We played against Dynamo, a team who made the grand final last season. Despite losing the first 2 sets, we brought it back to 5th, where a slight rotational error cost us. At one stage we were up 7-5 in the 5th set and feeling good, then we got called for out of rotation and the score changed to 0-6, a tough pill to swallow, but glad to say my experience as a coach of the U/19 Vic Blue boys this year definitely helped me with. We lost the 5th set eventually, but the Mayor of Rotterdam came to watch and I got to meet him which was cool. Turns out Rotterdam is sister cities with Melbourne, a fact I definitely didn't know.
The following week a match against Zaanstaad. And a gym whose roof was the lowest I'd ever lay witness to. In no exaggeration, you couldn't really set a proper high ball because you might hit the roof. The ball would have hit the roof at least 5 times a set, it was ridiculous.

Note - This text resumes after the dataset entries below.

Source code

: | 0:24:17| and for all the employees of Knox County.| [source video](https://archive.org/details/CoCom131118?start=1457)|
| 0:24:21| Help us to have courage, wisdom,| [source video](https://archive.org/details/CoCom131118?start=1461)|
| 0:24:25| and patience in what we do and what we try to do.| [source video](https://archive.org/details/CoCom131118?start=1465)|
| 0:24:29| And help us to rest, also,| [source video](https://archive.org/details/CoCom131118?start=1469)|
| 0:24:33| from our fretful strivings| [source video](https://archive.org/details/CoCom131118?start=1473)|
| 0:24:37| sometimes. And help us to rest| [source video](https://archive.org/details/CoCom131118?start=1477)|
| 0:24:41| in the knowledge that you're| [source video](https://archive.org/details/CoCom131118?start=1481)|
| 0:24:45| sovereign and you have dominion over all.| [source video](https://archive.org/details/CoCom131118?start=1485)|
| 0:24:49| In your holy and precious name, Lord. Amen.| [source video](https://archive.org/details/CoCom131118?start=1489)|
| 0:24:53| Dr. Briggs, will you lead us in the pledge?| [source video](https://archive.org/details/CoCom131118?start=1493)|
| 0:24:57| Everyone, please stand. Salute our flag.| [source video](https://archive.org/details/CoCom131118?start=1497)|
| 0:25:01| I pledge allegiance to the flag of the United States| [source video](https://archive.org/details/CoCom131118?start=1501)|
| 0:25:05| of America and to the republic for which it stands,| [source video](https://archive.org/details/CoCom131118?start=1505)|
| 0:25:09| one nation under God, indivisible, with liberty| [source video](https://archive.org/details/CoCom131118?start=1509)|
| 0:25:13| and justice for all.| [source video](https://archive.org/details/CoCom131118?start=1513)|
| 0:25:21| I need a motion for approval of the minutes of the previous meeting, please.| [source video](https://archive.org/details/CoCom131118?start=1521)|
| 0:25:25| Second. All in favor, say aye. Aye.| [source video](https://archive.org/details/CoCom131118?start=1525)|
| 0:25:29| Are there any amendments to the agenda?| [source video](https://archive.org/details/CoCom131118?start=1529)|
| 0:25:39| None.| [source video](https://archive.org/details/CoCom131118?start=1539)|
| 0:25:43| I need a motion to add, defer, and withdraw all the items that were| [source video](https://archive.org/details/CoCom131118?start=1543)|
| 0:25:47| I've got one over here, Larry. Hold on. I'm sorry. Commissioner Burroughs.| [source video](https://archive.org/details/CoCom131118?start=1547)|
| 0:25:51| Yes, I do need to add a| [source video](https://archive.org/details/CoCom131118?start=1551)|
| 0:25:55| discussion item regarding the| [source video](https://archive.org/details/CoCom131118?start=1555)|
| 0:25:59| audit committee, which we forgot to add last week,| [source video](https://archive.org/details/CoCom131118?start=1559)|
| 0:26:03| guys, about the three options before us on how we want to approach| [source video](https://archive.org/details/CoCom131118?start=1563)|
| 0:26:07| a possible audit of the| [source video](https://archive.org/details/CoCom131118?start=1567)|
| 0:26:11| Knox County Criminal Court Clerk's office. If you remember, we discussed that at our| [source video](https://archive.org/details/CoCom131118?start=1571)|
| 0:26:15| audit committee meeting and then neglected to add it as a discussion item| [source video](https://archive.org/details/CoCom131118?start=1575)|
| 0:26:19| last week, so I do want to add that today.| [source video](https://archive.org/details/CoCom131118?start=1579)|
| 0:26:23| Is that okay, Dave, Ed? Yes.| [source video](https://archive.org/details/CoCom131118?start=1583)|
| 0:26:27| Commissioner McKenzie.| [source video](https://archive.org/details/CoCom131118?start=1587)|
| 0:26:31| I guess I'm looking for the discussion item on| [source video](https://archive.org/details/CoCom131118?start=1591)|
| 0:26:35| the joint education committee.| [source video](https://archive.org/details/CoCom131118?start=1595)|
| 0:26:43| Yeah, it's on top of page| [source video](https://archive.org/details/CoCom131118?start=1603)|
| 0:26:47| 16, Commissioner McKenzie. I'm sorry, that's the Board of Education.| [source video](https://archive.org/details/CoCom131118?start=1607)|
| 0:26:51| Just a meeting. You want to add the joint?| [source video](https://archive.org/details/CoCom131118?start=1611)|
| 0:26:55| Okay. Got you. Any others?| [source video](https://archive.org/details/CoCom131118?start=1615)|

But we went on to get our first win in 5 sets in over a month so was pretty happy with that.
Next up was Orion. It's a small world out there, because the setter from Orion is Keith (an American). Where did Keith play his college volleyball? At Grand Canyon Uni, and he played his last 2 seasons with GMVA athlete Gerrard 'Lily' Lipscombe. So before and after (they beat us) we shared a good joke at Gerrards expense, a good pastime I enjoy wherever I am in the world.
A long distance road match was against Rivo Rivsomething. Of course long distance to the Dutch is a 2 hour bus ride, hardly anything for someone from Australia. For this match we only had 7 players available, so our coach and assistant coaches had to uniform up and be ready just in case of injury. We went down 0-2 and some were worried we might have to bring them on, something I'm not sure their knees could have handled but we managed to come back and win the match in 5 which is a cool thing to do in front of someone else's crowd especially when said crowd is beating a drum for 2 hours during the match.
So right now were 3-8 having played everyone in the competition once. But beyond results we are getting better all the time. We have 2 more leagues matches and a cup match before the Christmas break. So as this year winds down we are getting geared up for a big push in the second half of the season.
Special shout out of ex-pat Aussie Dave Jones who made his debut at practice for us. Our policy at the club remains: if you are an Aussie, than you're more than welcomed.
Hopefully in my next post I will be able to delve into what volleyball in Holland is like compared to Australia.
In the meantime, for anyone whose following my story along if there are any ever questions people have about my journey, or about volleyball in Europe I'm always happy to answer them.